== EXERCISE AIM ==
Of the entries that follow, how many lines hold the string "dusty"? Write the number and nothing more.

:::

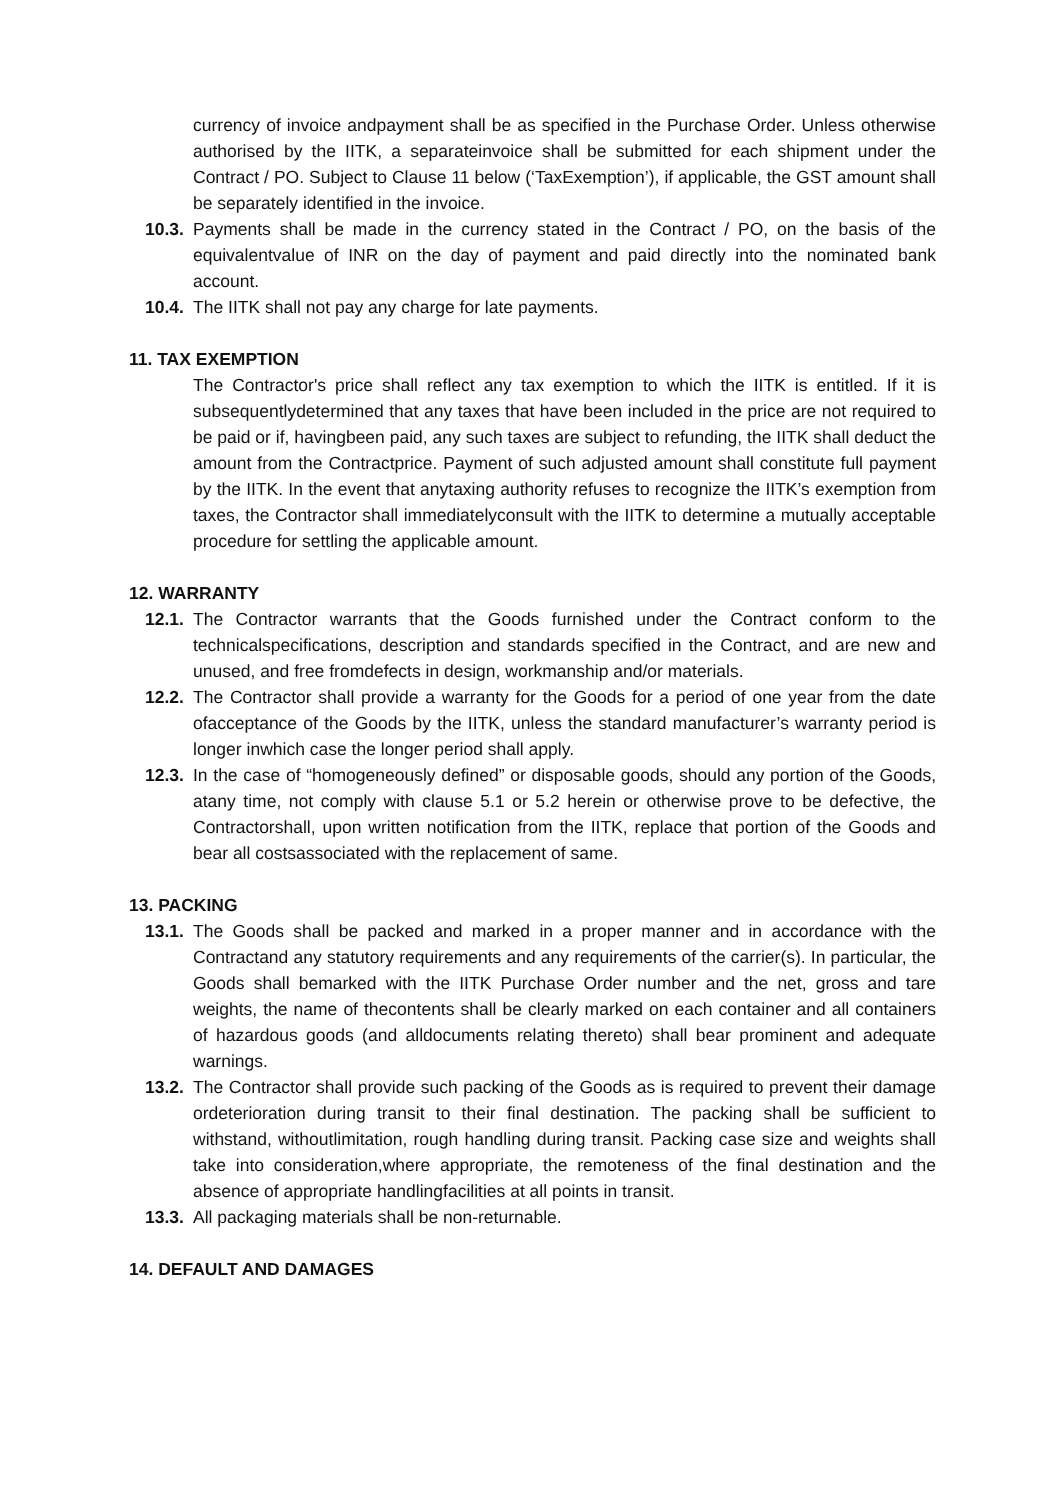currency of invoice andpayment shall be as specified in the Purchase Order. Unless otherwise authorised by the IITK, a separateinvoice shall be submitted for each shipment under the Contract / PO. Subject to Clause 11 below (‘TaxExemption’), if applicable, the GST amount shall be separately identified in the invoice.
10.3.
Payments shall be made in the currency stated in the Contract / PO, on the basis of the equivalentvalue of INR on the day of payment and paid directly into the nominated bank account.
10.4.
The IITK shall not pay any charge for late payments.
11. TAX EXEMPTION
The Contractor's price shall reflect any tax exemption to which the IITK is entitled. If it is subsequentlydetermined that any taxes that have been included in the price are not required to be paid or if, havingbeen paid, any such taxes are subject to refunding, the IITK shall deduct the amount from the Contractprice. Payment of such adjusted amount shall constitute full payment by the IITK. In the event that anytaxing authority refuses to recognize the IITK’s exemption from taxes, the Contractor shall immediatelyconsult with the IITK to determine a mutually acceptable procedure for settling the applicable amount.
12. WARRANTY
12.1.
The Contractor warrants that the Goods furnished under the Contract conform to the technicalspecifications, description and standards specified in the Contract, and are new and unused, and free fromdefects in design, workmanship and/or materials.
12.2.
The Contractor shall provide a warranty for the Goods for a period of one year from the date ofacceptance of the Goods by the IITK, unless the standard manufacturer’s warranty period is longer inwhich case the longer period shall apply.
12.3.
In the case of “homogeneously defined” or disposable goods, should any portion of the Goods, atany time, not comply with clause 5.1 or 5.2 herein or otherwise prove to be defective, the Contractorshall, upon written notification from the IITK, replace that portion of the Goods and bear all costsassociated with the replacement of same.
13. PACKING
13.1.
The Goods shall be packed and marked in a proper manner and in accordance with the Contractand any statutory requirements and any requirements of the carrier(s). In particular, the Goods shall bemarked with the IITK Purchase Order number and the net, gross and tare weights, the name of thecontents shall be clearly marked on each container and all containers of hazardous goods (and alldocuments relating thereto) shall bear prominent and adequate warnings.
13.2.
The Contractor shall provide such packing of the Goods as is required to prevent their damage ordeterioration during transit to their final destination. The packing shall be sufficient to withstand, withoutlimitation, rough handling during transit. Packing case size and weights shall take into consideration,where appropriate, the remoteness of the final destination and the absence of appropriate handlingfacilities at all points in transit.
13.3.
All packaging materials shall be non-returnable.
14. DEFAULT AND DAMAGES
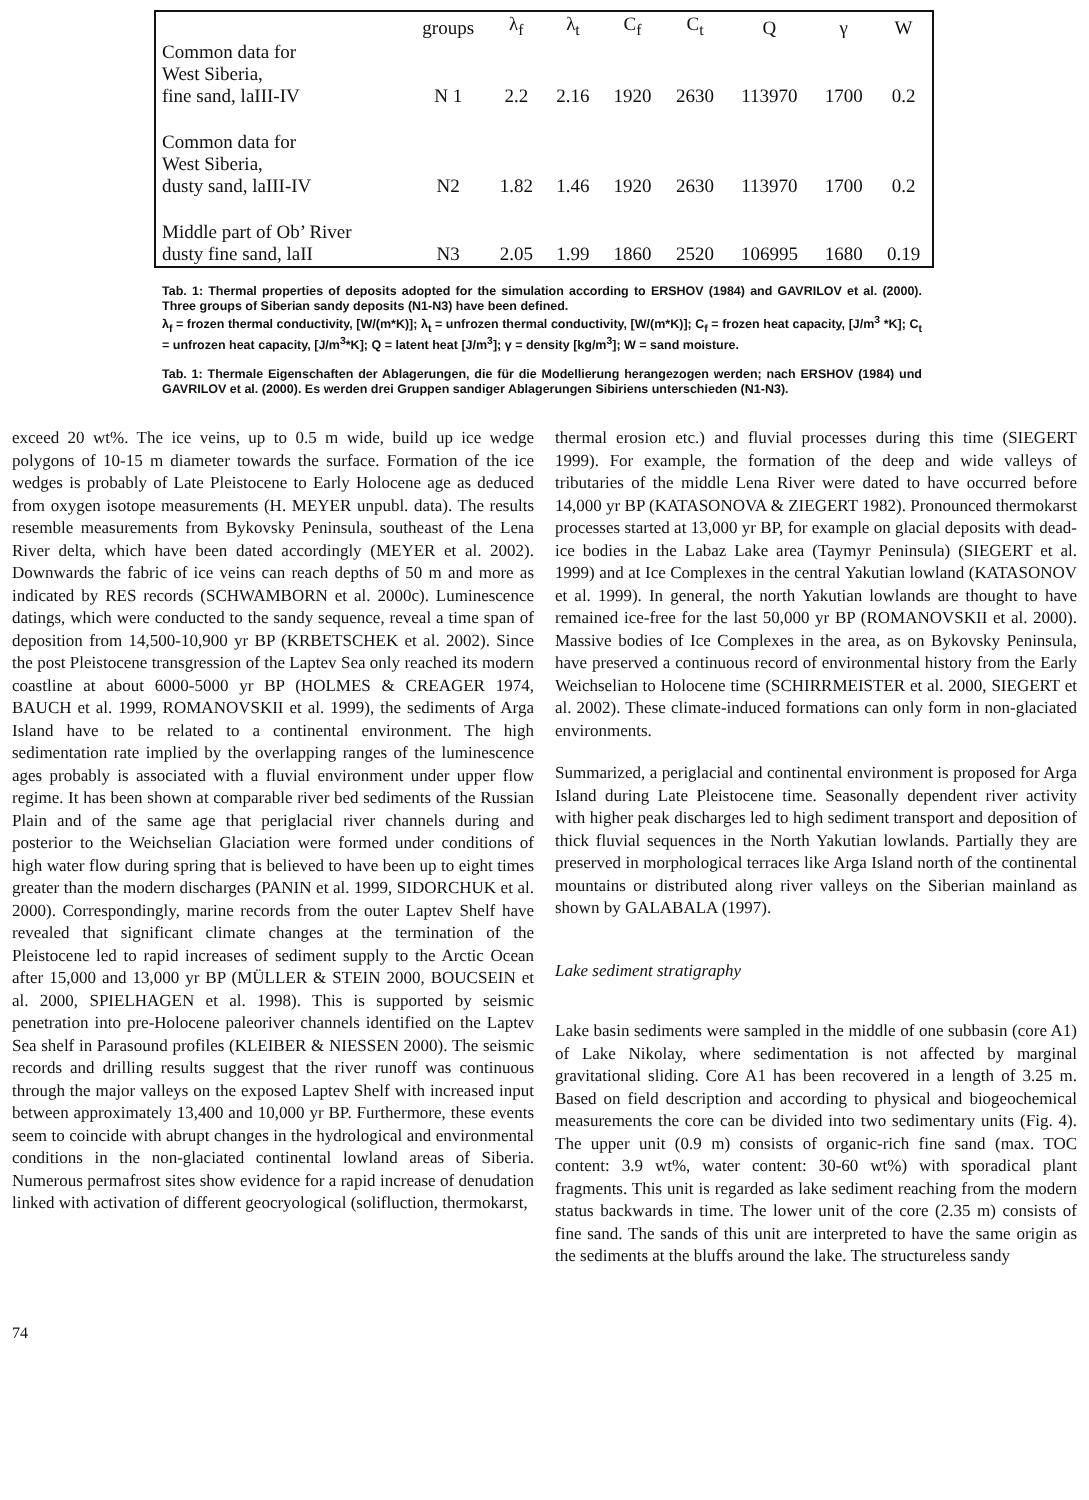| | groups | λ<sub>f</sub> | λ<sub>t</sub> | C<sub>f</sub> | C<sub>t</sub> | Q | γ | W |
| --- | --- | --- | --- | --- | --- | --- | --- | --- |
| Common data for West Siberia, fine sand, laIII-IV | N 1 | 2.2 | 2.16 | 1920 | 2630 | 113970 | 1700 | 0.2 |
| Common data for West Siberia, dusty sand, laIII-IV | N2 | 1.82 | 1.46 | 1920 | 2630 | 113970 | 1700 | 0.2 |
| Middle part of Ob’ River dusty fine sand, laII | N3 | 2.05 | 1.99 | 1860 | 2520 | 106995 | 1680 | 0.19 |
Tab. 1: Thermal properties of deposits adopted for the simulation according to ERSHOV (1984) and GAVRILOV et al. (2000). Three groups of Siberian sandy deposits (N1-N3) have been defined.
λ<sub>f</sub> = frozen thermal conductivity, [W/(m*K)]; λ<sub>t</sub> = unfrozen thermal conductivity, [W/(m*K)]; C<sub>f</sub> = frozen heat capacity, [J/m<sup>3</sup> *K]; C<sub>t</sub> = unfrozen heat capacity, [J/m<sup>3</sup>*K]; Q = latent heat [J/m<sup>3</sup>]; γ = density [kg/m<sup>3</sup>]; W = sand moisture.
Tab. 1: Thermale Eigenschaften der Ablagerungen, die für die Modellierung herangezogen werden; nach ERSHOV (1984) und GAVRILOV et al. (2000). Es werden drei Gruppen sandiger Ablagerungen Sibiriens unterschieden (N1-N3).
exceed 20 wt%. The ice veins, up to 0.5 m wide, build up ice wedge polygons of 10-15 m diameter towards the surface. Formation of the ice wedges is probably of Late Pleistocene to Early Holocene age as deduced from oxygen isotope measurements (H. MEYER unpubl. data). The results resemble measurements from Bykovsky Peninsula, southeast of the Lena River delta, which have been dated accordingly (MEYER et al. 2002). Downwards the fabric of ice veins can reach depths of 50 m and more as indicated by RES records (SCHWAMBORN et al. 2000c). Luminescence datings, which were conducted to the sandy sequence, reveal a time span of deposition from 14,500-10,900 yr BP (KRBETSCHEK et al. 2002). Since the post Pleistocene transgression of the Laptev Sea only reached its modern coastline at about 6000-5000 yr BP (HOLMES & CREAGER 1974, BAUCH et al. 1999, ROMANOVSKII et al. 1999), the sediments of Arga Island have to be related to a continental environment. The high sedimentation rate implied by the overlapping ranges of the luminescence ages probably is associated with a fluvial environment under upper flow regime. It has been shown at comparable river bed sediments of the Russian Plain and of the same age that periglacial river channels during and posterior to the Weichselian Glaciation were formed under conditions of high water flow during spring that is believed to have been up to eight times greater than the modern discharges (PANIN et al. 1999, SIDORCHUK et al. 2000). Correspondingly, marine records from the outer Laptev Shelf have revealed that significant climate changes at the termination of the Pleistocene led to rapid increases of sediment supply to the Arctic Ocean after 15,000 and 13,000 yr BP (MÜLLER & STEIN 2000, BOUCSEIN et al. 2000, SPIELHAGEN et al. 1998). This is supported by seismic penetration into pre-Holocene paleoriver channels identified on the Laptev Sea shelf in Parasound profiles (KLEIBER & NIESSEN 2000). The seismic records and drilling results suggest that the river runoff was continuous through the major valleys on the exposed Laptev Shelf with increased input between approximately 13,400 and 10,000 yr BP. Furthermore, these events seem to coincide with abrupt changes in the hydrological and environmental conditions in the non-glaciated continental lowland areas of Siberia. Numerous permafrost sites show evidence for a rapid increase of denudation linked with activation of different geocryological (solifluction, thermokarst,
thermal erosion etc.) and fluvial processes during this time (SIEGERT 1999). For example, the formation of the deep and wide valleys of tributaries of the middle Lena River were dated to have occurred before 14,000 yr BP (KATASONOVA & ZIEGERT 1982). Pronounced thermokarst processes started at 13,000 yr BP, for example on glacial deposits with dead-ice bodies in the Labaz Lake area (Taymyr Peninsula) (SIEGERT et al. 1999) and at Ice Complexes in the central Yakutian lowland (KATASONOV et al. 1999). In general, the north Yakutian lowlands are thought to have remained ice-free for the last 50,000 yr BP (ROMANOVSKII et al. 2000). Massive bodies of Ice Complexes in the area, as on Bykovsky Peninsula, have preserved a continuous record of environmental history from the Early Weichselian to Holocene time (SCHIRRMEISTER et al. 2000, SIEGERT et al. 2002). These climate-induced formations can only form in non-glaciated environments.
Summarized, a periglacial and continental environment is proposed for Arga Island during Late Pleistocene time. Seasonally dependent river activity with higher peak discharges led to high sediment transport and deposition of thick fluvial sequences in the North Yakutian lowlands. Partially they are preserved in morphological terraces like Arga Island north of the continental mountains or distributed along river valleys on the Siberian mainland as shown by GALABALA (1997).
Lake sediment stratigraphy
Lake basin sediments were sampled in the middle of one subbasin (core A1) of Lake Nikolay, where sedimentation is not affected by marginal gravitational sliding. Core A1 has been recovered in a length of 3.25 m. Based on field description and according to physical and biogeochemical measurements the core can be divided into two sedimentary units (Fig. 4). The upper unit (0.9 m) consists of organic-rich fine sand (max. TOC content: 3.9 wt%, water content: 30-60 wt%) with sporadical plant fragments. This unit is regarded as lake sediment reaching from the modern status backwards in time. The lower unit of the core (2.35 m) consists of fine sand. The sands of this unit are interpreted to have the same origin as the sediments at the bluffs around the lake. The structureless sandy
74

:::

== SOLUTION TO THE PROBLEM ==
2